Ya habrá momento de hacerlo cuando los demás también lo hagan. Mientras tanto, seguiremos afrontando los estragos emocionales y físicos del caos vehicular en Lima. Pero, ¿saben quiénes no sufrirán como ustedes? Los políticos y otros funcionarios públicos en posiciones encumbradas que creen que las reglas de tránsito no se les aplican.

Quizá lo que necesitamos para romper la inercia y combatir la resignación es un gesto simbólico, una acción que pueda ofrecernos algo de gratificación inmediata, que facilite la toma de conciencia y enrumbe un proceso de cambios de mucho mayor alcance. Sugiero lo siguiente: que se prive a todos los políticos y funcionarios públicos de cualquier privilegio para incumplir las reglas de tránsito. Que se les prohíba llevar escolta (financiada con el dinero de los contribuyentes), estacionarse donde quieran y pasarse la luz roja a su antojo.

No encuentro razón alguna para sustentar esos privilegios.
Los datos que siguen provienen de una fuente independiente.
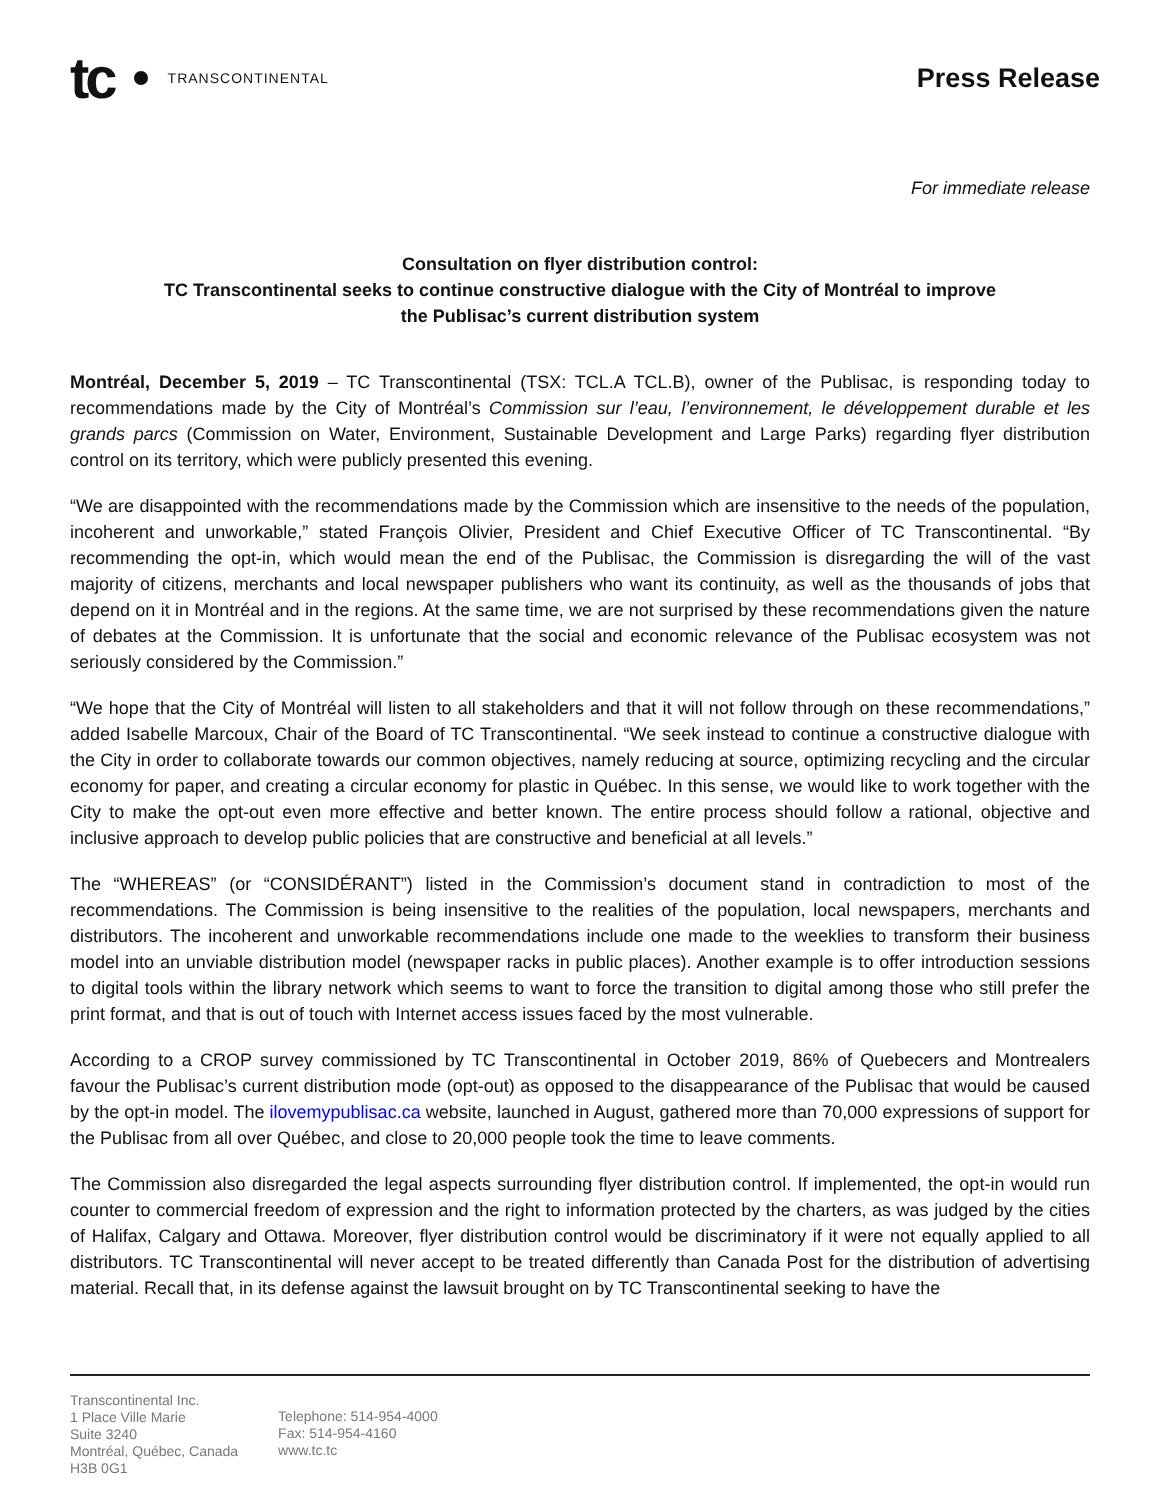tc TRANSCONTINENTAL
Press Release
For immediate release
Consultation on flyer distribution control:
TC Transcontinental seeks to continue constructive dialogue with the City of Montréal to improve
the Publisac’s current distribution system
Montréal, December 5, 2019 – TC Transcontinental (TSX: TCL.A TCL.B), owner of the Publisac, is responding today to recommendations made by the City of Montréal’s Commission sur l’eau, l’environnement, le développement durable et les grands parcs (Commission on Water, Environment, Sustainable Development and Large Parks) regarding flyer distribution control on its territory, which were publicly presented this evening.
“We are disappointed with the recommendations made by the Commission which are insensitive to the needs of the population, incoherent and unworkable,” stated François Olivier, President and Chief Executive Officer of TC Transcontinental. “By recommending the opt-in, which would mean the end of the Publisac, the Commission is disregarding the will of the vast majority of citizens, merchants and local newspaper publishers who want its continuity, as well as the thousands of jobs that depend on it in Montréal and in the regions. At the same time, we are not surprised by these recommendations given the nature of debates at the Commission. It is unfortunate that the social and economic relevance of the Publisac ecosystem was not seriously considered by the Commission.”
“We hope that the City of Montréal will listen to all stakeholders and that it will not follow through on these recommendations,” added Isabelle Marcoux, Chair of the Board of TC Transcontinental. “We seek instead to continue a constructive dialogue with the City in order to collaborate towards our common objectives, namely reducing at source, optimizing recycling and the circular economy for paper, and creating a circular economy for plastic in Québec. In this sense, we would like to work together with the City to make the opt-out even more effective and better known. The entire process should follow a rational, objective and inclusive approach to develop public policies that are constructive and beneficial at all levels.”
The “WHEREAS” (or “CONSIDÉRANT”) listed in the Commission’s document stand in contradiction to most of the recommendations. The Commission is being insensitive to the realities of the population, local newspapers, merchants and distributors. The incoherent and unworkable recommendations include one made to the weeklies to transform their business model into an unviable distribution model (newspaper racks in public places). Another example is to offer introduction sessions to digital tools within the library network which seems to want to force the transition to digital among those who still prefer the print format, and that is out of touch with Internet access issues faced by the most vulnerable.
According to a CROP survey commissioned by TC Transcontinental in October 2019, 86% of Quebecers and Montrealers favour the Publisac’s current distribution mode (opt-out) as opposed to the disappearance of the Publisac that would be caused by the opt-in model. The ilovemypublisac.ca website, launched in August, gathered more than 70,000 expressions of support for the Publisac from all over Québec, and close to 20,000 people took the time to leave comments.
The Commission also disregarded the legal aspects surrounding flyer distribution control. If implemented, the opt-in would run counter to commercial freedom of expression and the right to information protected by the charters, as was judged by the cities of Halifax, Calgary and Ottawa. Moreover, flyer distribution control would be discriminatory if it were not equally applied to all distributors. TC Transcontinental will never accept to be treated differently than Canada Post for the distribution of advertising material. Recall that, in its defense against the lawsuit brought on by TC Transcontinental seeking to have the
Transcontinental Inc.
1 Place Ville Marie
Suite 3240
Montréal, Québec, Canada
H3B 0G1
Telephone: 514-954-4000
Fax: 514-954-4160
www.tc.tc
De hecho, no tengo expectativa alguna de que el problema del tráfico en Lima se arregle mientras pervivan. Que se eliminen de una vez por todas. Que todos suframos el caos vehicular en carne propia, inclusive quienes están en mejor posición de solucionarlo y que, de manera injustificada, logran abstraerse de esta problemática como si con ellos no fuera la cosa.

Quizá alguno responda que es imposible hacerlo por cuestiones de (su) seguridad. Y sería bueno que lo mencionen, porque el mismo argumento aplica a esto otro. De pronto también es momento de que prescindan de sus guardaespaldas y sientan en carne propia la “percepción” de inseguridad. Después de todo, tanto la seguridad como el orden vial son bienes públicos, de modo que si logran garantizarlos para todos, no tendrán que recurrir a privilegios que solo los benefician a ellos.

Lo que propongo no es, por cierto, una solución al problema del tráfico en Lima. Pero es lo justo. No tengo muchas expectativas de que lo hagan, pero al menos debería quedarles claro que esta situación es intolerable.